Work to be completed: Only the count is needed. Count the lines below with the word "none" in them.

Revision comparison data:
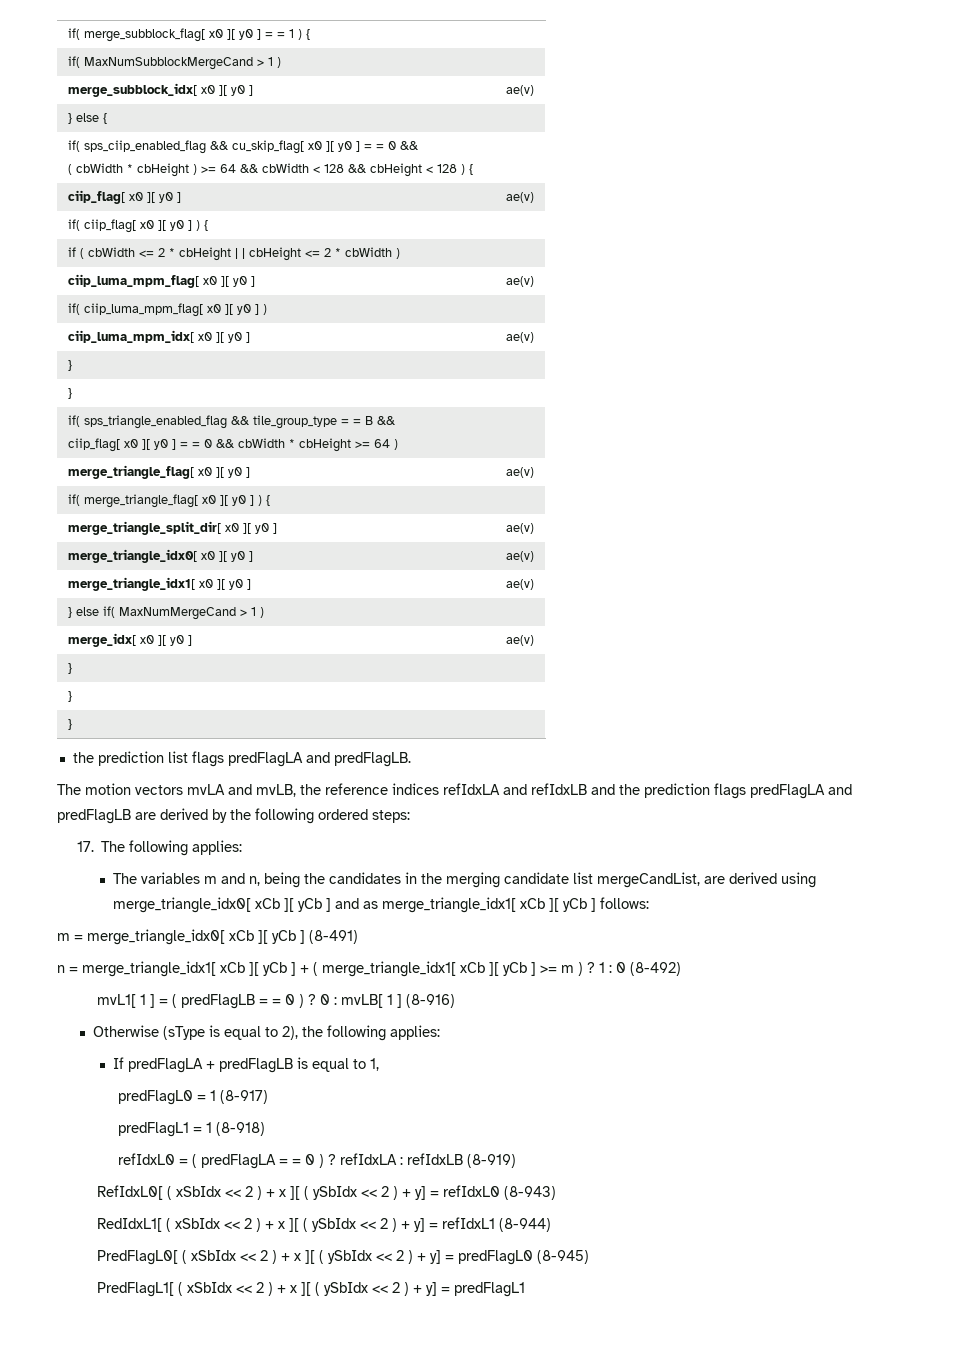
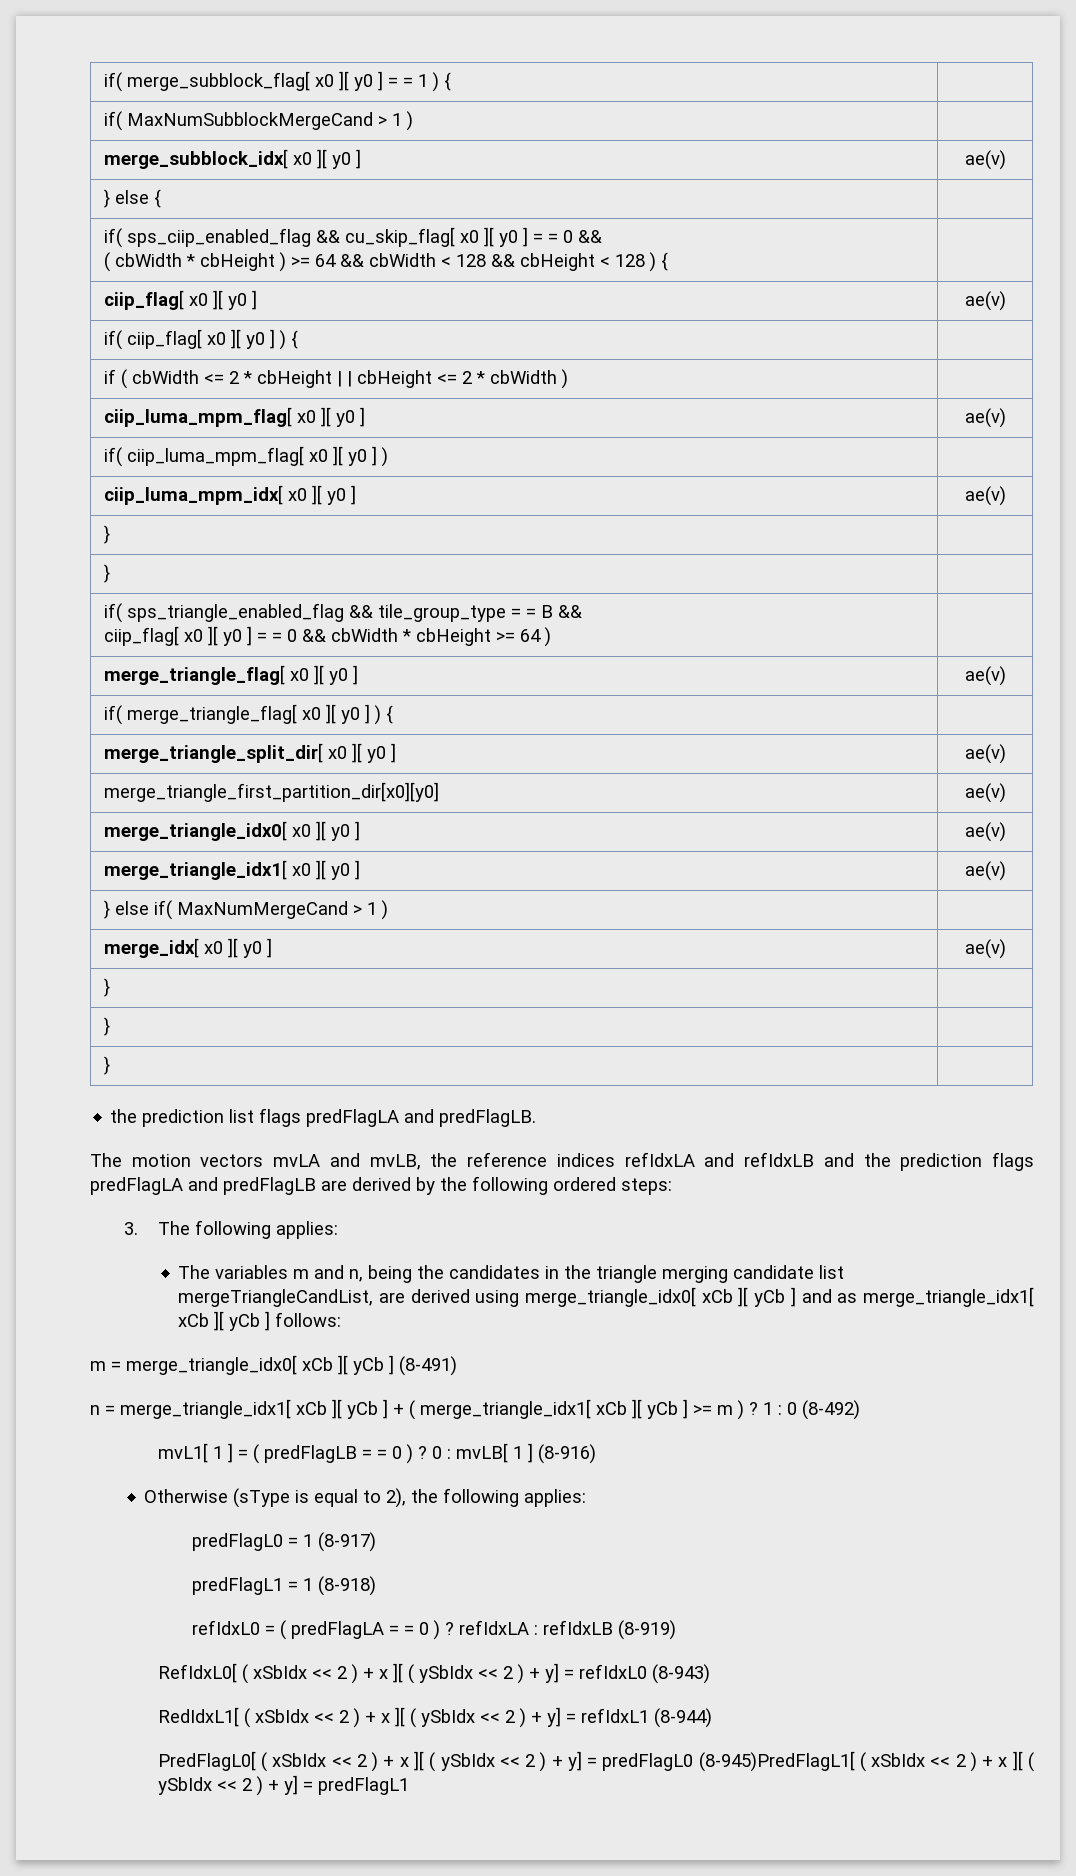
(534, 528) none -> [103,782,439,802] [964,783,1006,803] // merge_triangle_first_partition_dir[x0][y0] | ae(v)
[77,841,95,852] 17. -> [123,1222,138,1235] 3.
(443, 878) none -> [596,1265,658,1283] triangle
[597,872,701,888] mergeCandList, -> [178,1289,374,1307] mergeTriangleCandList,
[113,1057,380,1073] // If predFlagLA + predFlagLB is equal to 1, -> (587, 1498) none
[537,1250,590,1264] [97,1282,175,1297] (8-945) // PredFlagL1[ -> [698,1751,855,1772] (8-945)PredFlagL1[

Task output: 3